Kritik dan Esai Cerpen Laboratorium Tikus
Cerpen
yang berjudul Laboratorium Tikus karya M. Shoim Anwar ini seakan
menjadi kesempatan untuk melakukan kecurangan-kecurangan. Kecurangan sering
dilakukan hanya untuk kepentingan individu. Kecurangan yang digambarkan oleh
pengarang adalah korupsi yang dilakukan seperti pada umumnya. Kebohongan,
kecurangan seakan-akan seperti virus yang mendarah daging oleh para koruptor.
Korupsi yang terjadi pada Laboratorium Tikus salah satu pegawai yang terus
menerus melakukan korupsi. Korupsi di negara ini seakan menjadi penyakit yang
menggorogoti uang rakyat. Melakukan berbagai trik untuk tidak ketara akan
kecurangan-kecurangan. Seakan memakai topeng pada dirinya. Salah satu tokoh
yang melakukan kecurangan dalam cerpen ini adalah tokoh Bu Bardo. Dia salah
satu pegawai laboratorium yang gemar sekali untuk belanja peralatan
laboratorium supaya dirinya bisa terus mengambil keuntungan dari anggaran
belanja tersebut dengan menaikkan harga bahan-bahan dari harga asli di tokonya.
Hal tersebut dapat dilihat dalam kutipan berikut:
“Belerang
dan kertas lakmus habis. Kita harus beli,” kata Bu Bardo.
Pokro
terdiam beberapa saat. Beberapa hari lalu barang-barang itu juga masih banyak. Ke
mana saja habisnya? Apa ada tikus doyan belerang?”
Suatu
siang Bu Bardo dipanggil Pak Prapto di ruang kerjanya. Kali ini wajahnya tampak
menegang.
“Bu
Bardo,” Pak Prapto membuka pembicaraan, “tiga hari yang lalu belanjanya habis
berapa?”
“Kuitansinya
kan ada, Pak,” Bu Bardo mendekat duduknya.
Pak
Prapto membuka laci.
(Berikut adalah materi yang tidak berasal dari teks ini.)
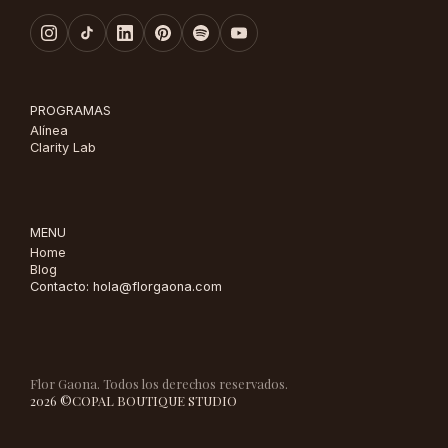
PROGRAMAS
Alínea
Clarity Lab
MENU
Home
Blog
Contacto: hola@florgaona.com
Flor Gaona. Todos los derechos reservados.
2026 ©
COPAL BOUTIQUE STUDIO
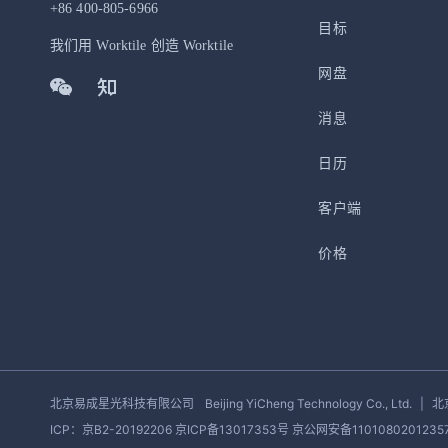
+86 400-805-6966
目标
我们用 Worktile 创造 Worktile
网盘
消息
日历
客户端
价格
北京易成星光科技有限公司
Beijing YiCheng Technology Co., Ltd.
|
北
ICP：京B2-20192206 京ICP备13017353号
京公网安备1101080201235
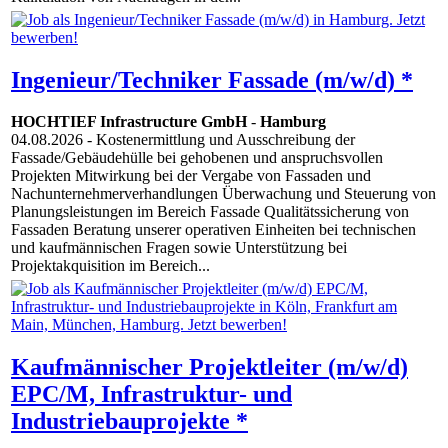
Ingenieur/Techniker Fassade (m/w/d) *
HOCHTIEF Infrastructure GmbH
-
Hamburg
04.08.2026
- Kostenermittlung und Ausschreibung der
Fassade/Gebäudehülle bei gehobenen und anspruchsvollen
Projekten Mitwirkung bei der Vergabe von Fassaden und
Nachunternehmerverhandlungen Überwachung und Steuerung von
Planungsleistungen im Bereich Fassade Qualitätssicherung von
Fassaden Beratung unserer operativen Einheiten bei technischen
und kaufmännischen Fragen sowie Unterstützung bei
Projektakquisition im Bereich...
Kaufmännischer Projektleiter (m/w/d)
EPC/M, Infrastruktur- und
Industriebauprojekte *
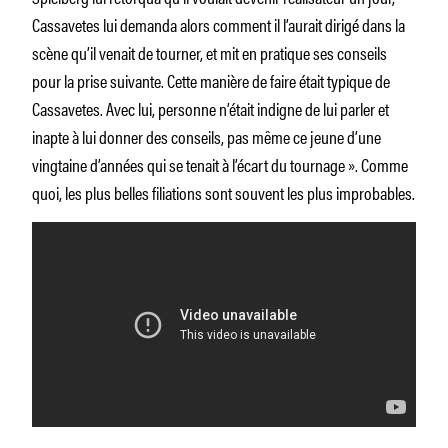
Cassavetes lui demanda alors comment il l’aurait dirigé dans la
scène qu’il venait de tourner, et mit en pratique ses conseils
pour la prise suivante. Cette manière de faire était typique de
Cassavetes. Avec lui, personne n’était indigne de lui parler et
inapte à lui donner des conseils, pas même ce jeune d’une
vingtaine d’années qui se tenait à l’écart du tournage »
. Comme
quoi, les plus belles filiations sont souvent les plus improbables.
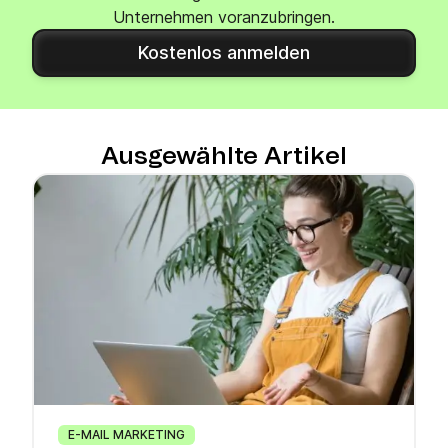
Unternehmen voranzubringen.
Kostenlos anmelden
Ausgewählte Artikel
E-MAIL MARKETING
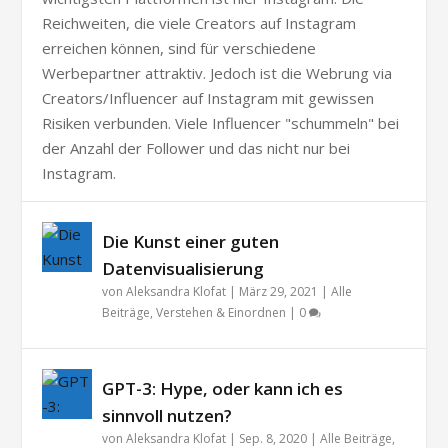
Reichweiten, die viele Creators auf Instagram
erreichen können, sind für verschiedene
Werbepartner attraktiv. Jedoch ist die Webrung via
Creators/Influencer auf Instagram mit gewissen
Risiken verbunden. Viele Influencer "schummeln" bei
der Anzahl der Follower und das nicht nur bei
Instagram.
Die Kunst einer guten
Datenvisualisierung
von
Aleksandra Klofat
|
März 29, 2021
|
Alle
Beiträge
,
Verstehen & Einordnen
|
0
GPT-3: Hype, oder kann ich es
sinnvoll nutzen?
von
Aleksandra Klofat
|
Sep. 8, 2020
|
Alle Beiträge
,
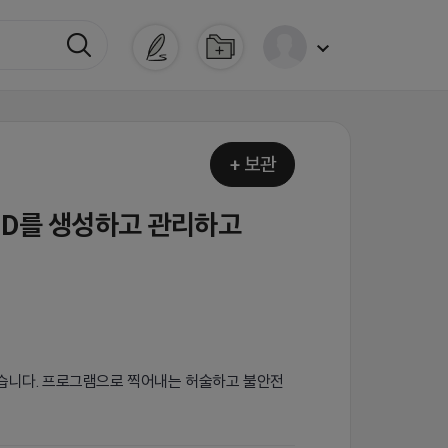
+ 보관
ID를 생성하고 관리하고
있습니다. 프로그램으로 찍어내는 허술하고 불안전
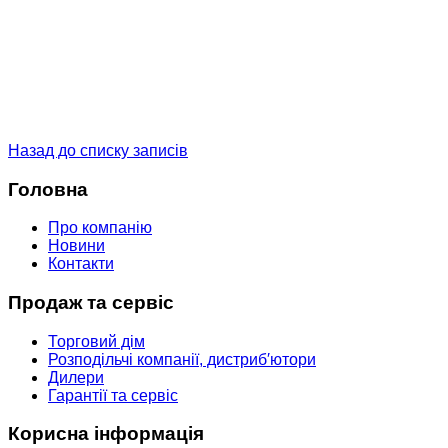
Назад до списку записів
Головна
Про компанію
Новини
Контакти
Продаж та сервіс
Торговий дім
Розподільчі компанії, дистриб′ютори
Дилери
Гарантії та сервіс
Корисна інформація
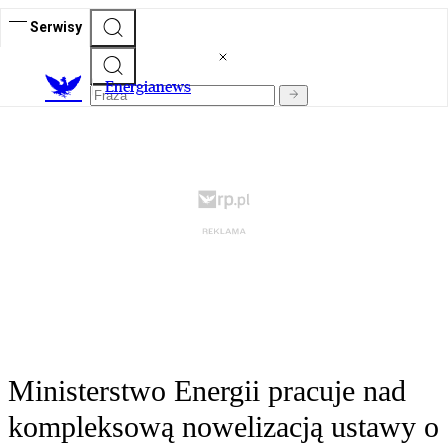
Serwisy
E
nergianews
Ministerstwo Energii pracuje nad
kompleksową nowelizacją ustawy o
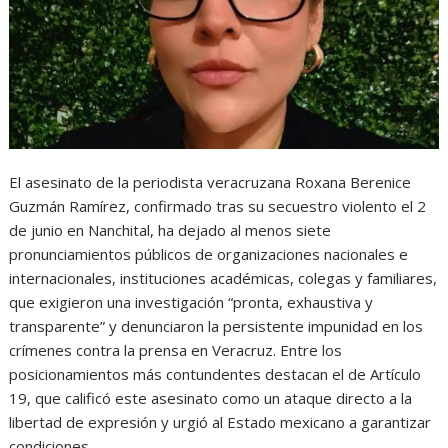
El asesinato de la periodista veracruzana Roxana Berenice
Guzmán Ramírez, confirmado tras su secuestro violento el 2
de junio en Nanchital, ha dejado al menos siete
pronunciamientos públicos de organizaciones nacionales e
internacionales, instituciones académicas, colegas y familiares,
que exigieron una investigación “pronta, exhaustiva y
transparente” y denunciaron la persistente impunidad en los
crímenes contra la prensa en Veracruz. Entre los
posicionamientos más contundentes destacan el de Artículo
19, que calificó este asesinato como un ataque directo a la
libertad de expresión y urgió al Estado mexicano a garantizar
condiciones…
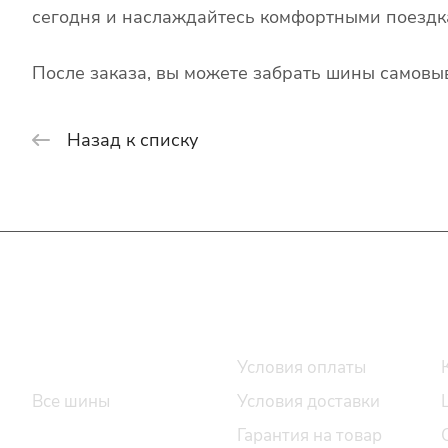
сегодня и наслаждайтесь комфортными поездк
После заказа, вы можете забрать шины самовыв
Назад к списку
Интернет-магазин
Покупателю
Каталог шин
Условия оплаты
Все шины
Условия доставки
Легковые шины
Гарантия на товар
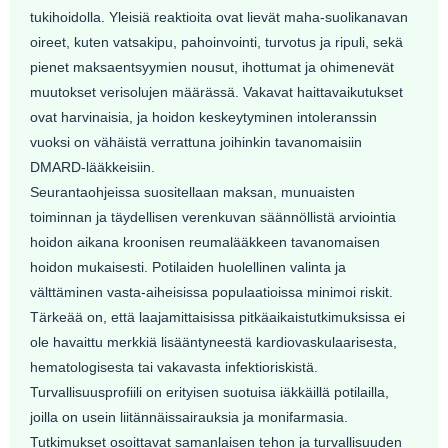
tukihoidolla. Yleisiä reaktioita ovat lievät maha-suolikanavan
oireet, kuten vatsakipu, pahoinvointi, turvotus ja ripuli, sekä
pienet maksaentsyymien nousut, ihottumat ja ohimenevät
muutokset verisolujen määrässä. Vakavat haittavaikutukset
ovat harvinaisia, ja hoidon keskeytyminen intoleranssin
vuoksi on vähäistä verrattuna joihinkin tavanomaisiin
DMARD-lääkkeisiin.
Seurantaohjeissa suositellaan maksan, munuaisten
toiminnan ja täydellisen verenkuvan säännöllistä arviointia
hoidon aikana kroonisen reumalääkkeen tavanomaisen
hoidon mukaisesti. Potilaiden huolellinen valinta ja
välttäminen vasta-aiheisissa populaatioissa minimoi riskit.
Tärkeää on, että laajamittaisissa pitkäaikaistutkimuksissa ei
ole havaittu merkkiä lisääntyneestä kardiovaskulaarisesta,
hematologisesta tai vakavasta infektioriskistä.
Turvallisuusprofiili on erityisen suotuisa iäkkäillä potilailla,
joilla on usein liitännäissairauksia ja monifarmasia.
Tutkimukset osoittavat samanlaisen tehon ja turvallisuuden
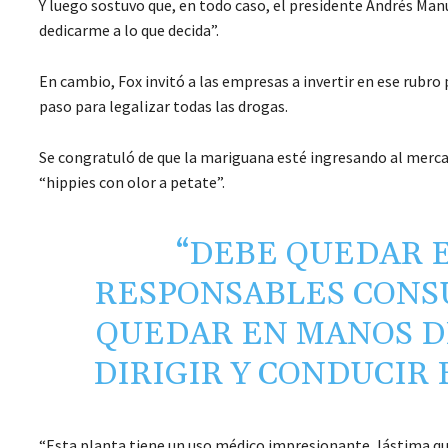
Y luego sostuvo que, en todo caso, el presidente Andrés Man
dedicarme a lo que decida”.
En cambio, Fox invitó a las empresas a invertir en ese rubro
paso para legalizar todas las drogas.
Se congratuló de que la mariguana esté ingresando al merca
“hippies con olor a petate”.
“DEBE QUEDAR 
RESPONSABLES CONS
QUEDAR EN MANOS D
DIRIGIR Y CONDUCIR 
“Esta planta tiene un uso médico impresionante, lástima qu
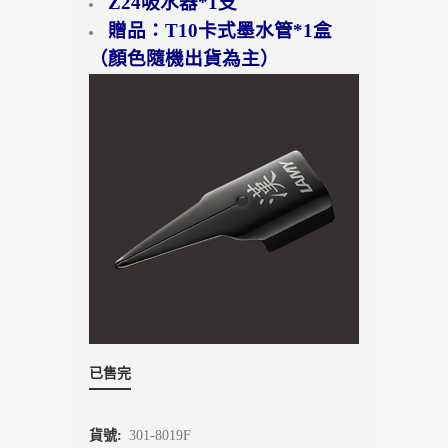
Z24吸水器*1支
贈品：T10卡式墨水管*1盒
（顏色隨機出貨為主）
已售完
貨號:
301-8019F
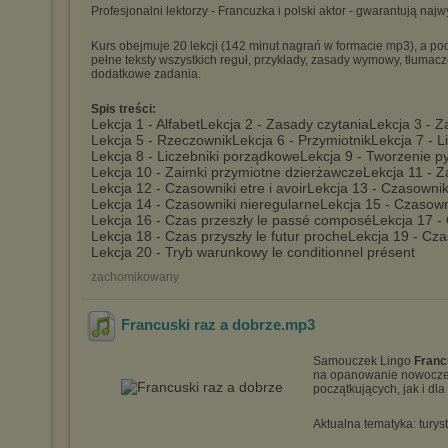
Profesjonalni lektorzy - Francuzka i polski aktor - gwarantują n
Kurs obejmuje 20 lekcji (142 minut nagrań w formacie mp3), a po
pełne teksty wszystkich reguł, przykłady, zasady wymowy, tłumacz
dodatkowe zadania.
Spis treści:
Lekcja 1 - Alfabet
Lekcja 2 - Zasady czytania
Lekcja 3 - 
Lekcja 5 - Rzeczownik
Lekcja 6 - Przymiotnik
Lekcja 7 - L
Lekcja 8 - Liczebniki porządkowe
Lekcja 9 - Tworzenie p
Lekcja 10 - Zaimki przymiotne dzierżawcze
Lekcja 11 - 
Lekcja 12 - Czasowniki etre i avoir
Lekcja 13 - Czasownik
Lekcja 14 - Czasowniki nieregularne
Lekcja 15 - Czasown
Lekcja 16 - Czas przeszły le passé composé
Lekcja 17 - 
Lekcja 18 - Czas przyszły le futur proche
Lekcja 19 - Czas
Lekcja 20 - Tryb warunkowy le conditionnel présent
zachomikowany
Francuski raz a dobrze
.mp3
Samouczek Lingo
Franc
na opanowanie nowoczes
początkujących, jak i dla 
Aktualna tematyka: turyst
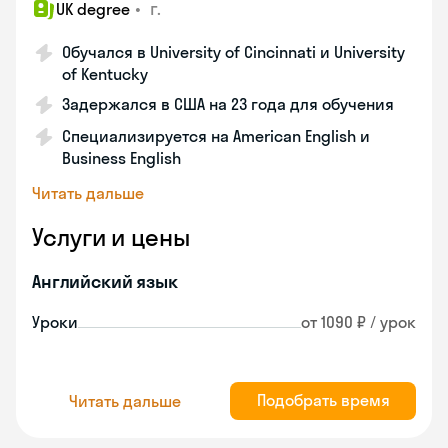
•
г.
UK degree
Обучался в University of Cincinnati и University
of Kentucky
Задержался в США на 23 года для обучения
Специализируется на American English и
Business English
Читать дальше
Услуги и цены
Английский язык
Уроки
от 1090 ₽ / урок
Подобрать время
Читать дальше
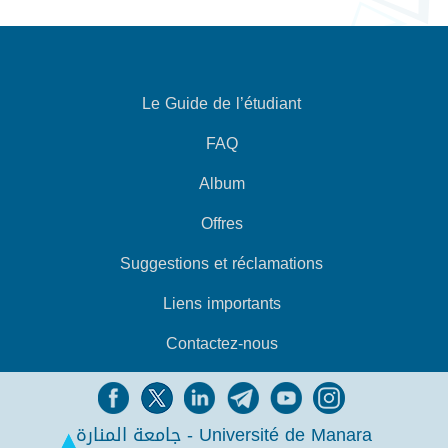
Le Guide de l’étudiant
FAQ
Album
Offres
Suggestions et réclamations
Liens importants
Contactez-nous
جامعة المنارة - Université de Manara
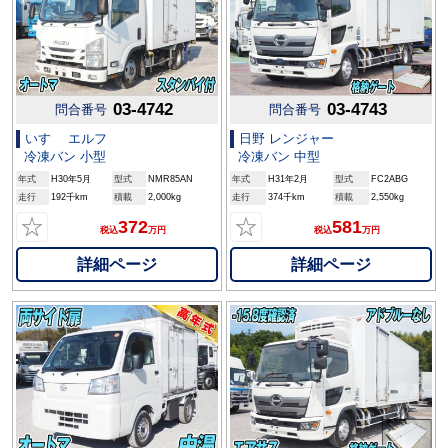
03-4742
03-4743
問合番号
問合番号
いすゞ エルフ
日野 レンジャー
冷凍バン 小型
冷凍バン 中型
年式
H30年5月
型式
NMR85AN
年式
H31年2月
型式
FC2ABG
走行
192千km
積載
2,000kg
走行
374千km
積載
2,550kg
☆
☆
372
581
税込
万円
税込
万円
詳細ページ
詳細ページ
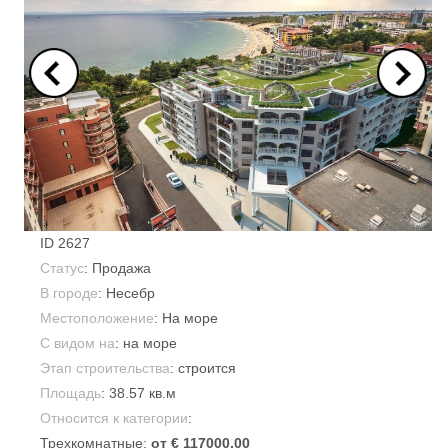
ID
2627
Статус
: Продажа
В городе
:
Несебр
Местоположение
: На море
С видом на
: на море
Этап строительства
: строится
Площадь
:
38.57 кв.м
Относится к категории
:
Трехкомнатные:
от € 117000.00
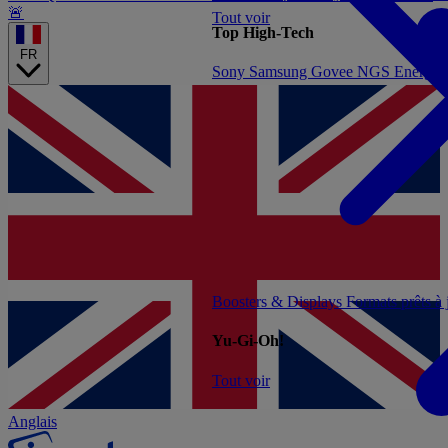
🚨
Tout voir
Top High-Tech
FR
Sony
Samsung
Govee
NGS
Energy 
Boosters & Displays
Formats prêts à
Yu-Gi-Oh!
Tout voir
Anglais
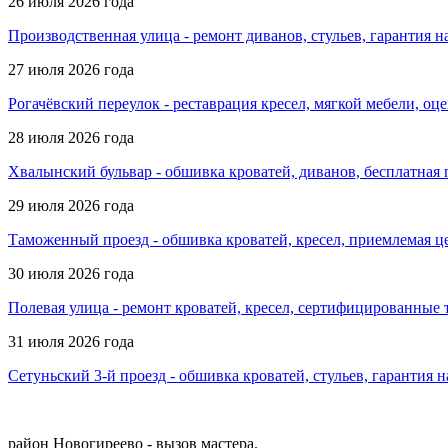
26 июля 2026 года
Производственная улица - ремонт диванов, стульев, гарантия н
27 июля 2026 года
Рогачёвский переулок - реставрация кресел, мягкой мебели, оц
28 июля 2026 года
Хвалынский бульвар - обшивка кроватей, диванов, бесплатная 
29 июля 2026 года
Таможенный проезд - обшивка кроватей, кресел, приемлемая це
30 июля 2026 года
Полевая улица - ремонт кроватей, кресел, сертифицированные 
31 июля 2026 года
Сетуньский 3-й проезд - обшивка кроватей, стульев, гарантия 
район Новогиреево - вызов мастера.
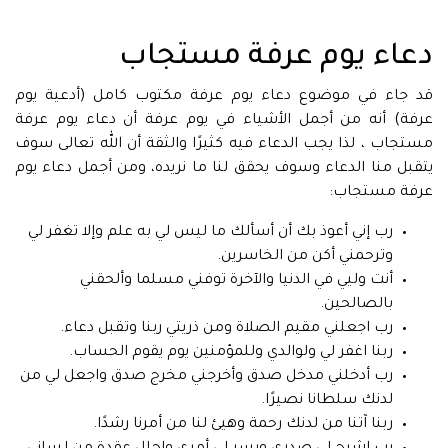
دعاء يوم عرفة مستجاب
قد جاء في موضوع دعاء يوم عرفة مكتوب كامل (أدعية يوم
عرفة) أنه من أجمل الأشياء في يوم عرفة أن دعاء يوم عرفة
مستجاب ، لذا يجب الدعاء فيه كثيرًا والثقة أن الله تعالى سوف
يتقبل منا الدعاء وسوف يحقق لنا ما نريده، ومن أجمل دعاء يوم
عرفة مستجاب:
رب إني أعوذ بك أن أسألك ما ليس لي به علم وإلا تغفر لي
وترحمني أكن من الخاسرين.
أنت وليي في الدنيا والآخرة توفني مسلما وألحقني
بالصالحين.
ر‌ب اجعلني مقيم الصلاة ومن ذريتي ر‌بنا وتقبل دعاء.
ربنا اغفر لي ولوالدي وللمؤمنين يوم يقوم الحساب.
رب أدخلني مدخل صدق وأخرجني مخرج صدق واجعل لي من
لدنك سلطانا نصيرًا.
ربنا آتنا من لدنك رحمة وهيئ لنا من أمرنا رشدًا.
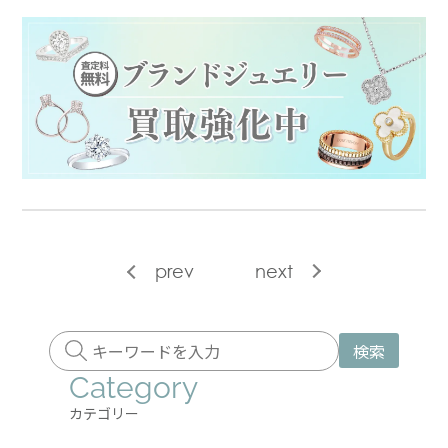
prev
next
検索
Category
カテゴリー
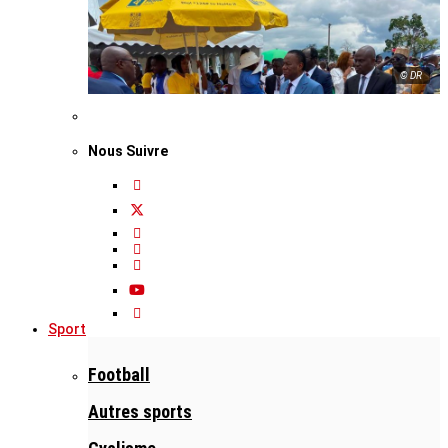
© DR
Nous Suivre
Sport
Football
Autres sports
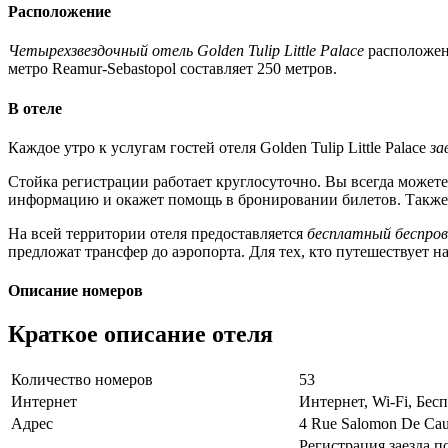
Расположение
Четырехзвездочный отель Golden Tulip Little Palace
расположен 
метро Reamur-Sebastopol составляет 250 метров.
В отеле
Каждое утро к услугам гостей отеля Golden Tulip Little Palace
за
Стойка регистрации работает круглосуточно. Вы всегда может
информацию и окажет помощь в бронировании билетов. Также
На всей территории отеля предоставляется
бесплатный беспро
предложат трансфер до аэропорта. Для тех, кто путешествует н
Описание номеров
Краткое описание отеля
Количество номеров
53
Интернет
Интернет, Wi-Fi, Бе
Адрес
4 Rue Salomon De Ca
Регистрация заезда по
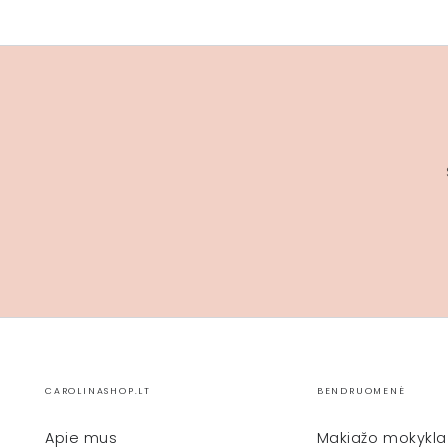
CAROLINASHOP.LT
BENDRUOMENĖ
Apie mus
Makiažo mokykla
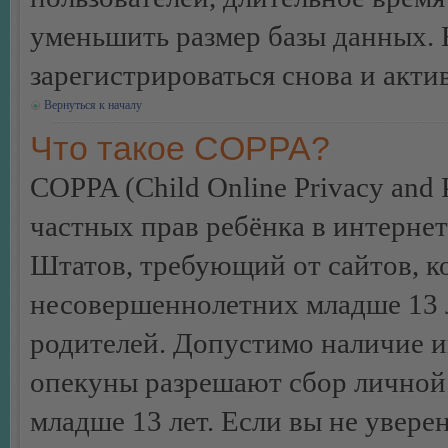
уменьшить размер базы данных. 
зарегистрироваться снова и акти
Вернуться к началу
Что такое COPPA?
COPPA (Child Online Privacy and P
частных прав ребёнка в интернет
Штатов, требующий от сайтов, 
несовершеннолетних младше 13 л
родителей. Допустимо наличие и
опекуны разрешают сбор лично
младше 13 лет. Если вы не уверен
Dikeluarkannya secarik kertas.
“Habisnya
kok banyak.”
“Memang
yang dibeli itu, Pak.”
“Kok
mahal?”
“Harganya
segitu, Pak Prap.”
“Masak?”
“Apa
Pak Prap tidak percaya dengan saya?”
“Bukan
begitu . saya khawatir Bu Bardo keliru.”
“Saya
ini sudah puluhan tahun menanganinya, Pak.”
“Tapi
kan bisa saja terjadi.”
“Itu
tidak mungkin, Pak Prap.” (Anwar, 2019:85)
Dari
kutipan tersebut jelas terlihat bahwa kedok Bu Bardo mulai terbongkar karena
membuat harga di kuitansi yang dipalsukan demi mendapatkan keuntungan pribadi. Namun,
Pak Prapto masih mampu menahan diri untuk tidak menuduh Bu Bardo melakukan
penilapan dana.
Faktor-faktor
yang menyebabkan terjadinya korupsi tersebut bisa saja dilatarbelakangi faktor
internal dan faktor eksternal. Faktor internal adalah faktor kepuasan untuk
diri sendiri. Faktor eksternal karena adanya dorongan dari orang-orang terdekat
dan mau tidak mau harus melaksanakan tugas tersebut. Hukum tentang korupsi yang
ada di negara ini lebih ditegakkan misal seperti hukuman mati bagi mereka yang
melakukan korupsi karena dengan hal itu tidak ada yang berani melakukan
korupsi. Menikmati hasil curian dan kebohongan uang rakyat adalah perbuatan
yang hina. Perbuatan tersebut harus dibalas dengan hukuman yang
setimpal.
Membuka
topeng dan membongkar kebohongan para pencuri uang rakyat (koruptor) menjadi
hal yang sangat sulit dilakukan. Entah jelmaan iblis apa yang merasuki mereka
sehingga mereka menjadi manusia yang hina dan kejam. Bahkan gelar setinggi
apapun yang dimiliki seseorang jika keinginan untuk korupsi tidak bisa
dibendung akan membuatnya rugi dan celaka.
Dalam
cerpen tersebut tidak mudah sebenarnya untuk memahami penggunaan padanan kata
yang digunakan, karena kalimat-kalimat yang digunakan menggunakan keilmuan
ilmiah dalam ilmu biologi harus kita dalami penggunaannya masing-masing dan
hubungannya dengan beberapa hal yang dibahas dalam cerpen tersebut.